However, it has been difficult to find the sweet spot between achieving catalytic efficiency and fuel cell durability because the platinum dissolves over time, dropping the fuel cell’s performance.

“A major challenge in wider fuel cell adoption continues to be making their optimal performance last long enough to be commercially viable,” said Huang, who holds the Traugott and Dorothea Frederking Endowed Chair at UCLA Samueli. “Our research demonstrated an atomic interior scaffold that holds platinum atoms in place in the catalyst so they remain stable over an extended period of time.”

Rather than using a traditional platinum alloy, the researchers embedded clusters of cobalt-oxide molecules inside shells of platinum atoms. The design leverages the strong platinum-oxide interaction, which makes the catalyst more durable structurally and chemically without sacrificing fuel cell activity. The resulting hybrid structure helps the platinum ions stick and stay together despite extended use, reducing catalyst-replacement costs. In their experiments, the researchers saw this design outperformed traditional platinum-cobalt alloys in durability and longevity. The team also verified the nanoscale structure using a suite of microscopic, spectroscopic and simulation techniques.

Lead authors on the study are UCLA Ph.D. graduates Bosi Peng and Zeyan Liu of the Huang Research Group, which specializes in developing nanoscale building blocks for complex materials, including fuel cell catalysts.

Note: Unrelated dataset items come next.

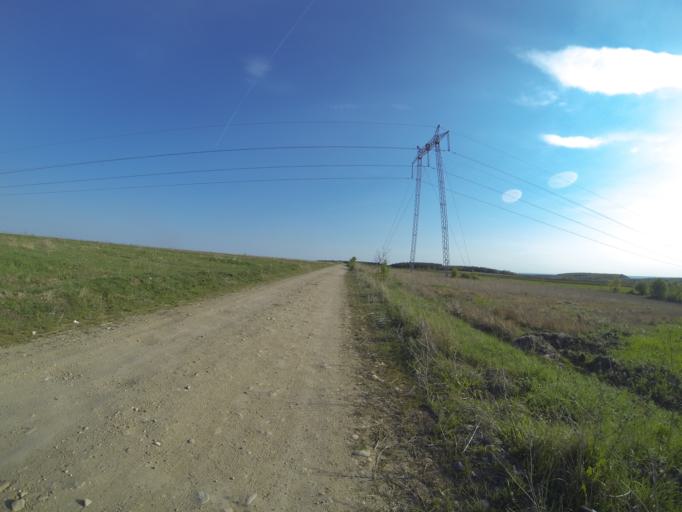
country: RO
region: Dolj
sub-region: Comuna Filiasi
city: Fratostita
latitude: 44.5674
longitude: 23.5881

Joining Huang as a senior co-corresponding author is Alessandro Fortunelli of the National Research Council in Italy. UCLA chemistry and biochemistry professor Xiangfeng Duan and UC Irvine materials science and engineering professor Xiaoqing Pan are also authors of the study, which was funded in part by the U.S. Office of Naval Research.

Duan and Huang are members of the California NanoSystems Institute at UCLA. The UCLA Technology Development Group has filed for a provisional U.S. patent on the technology.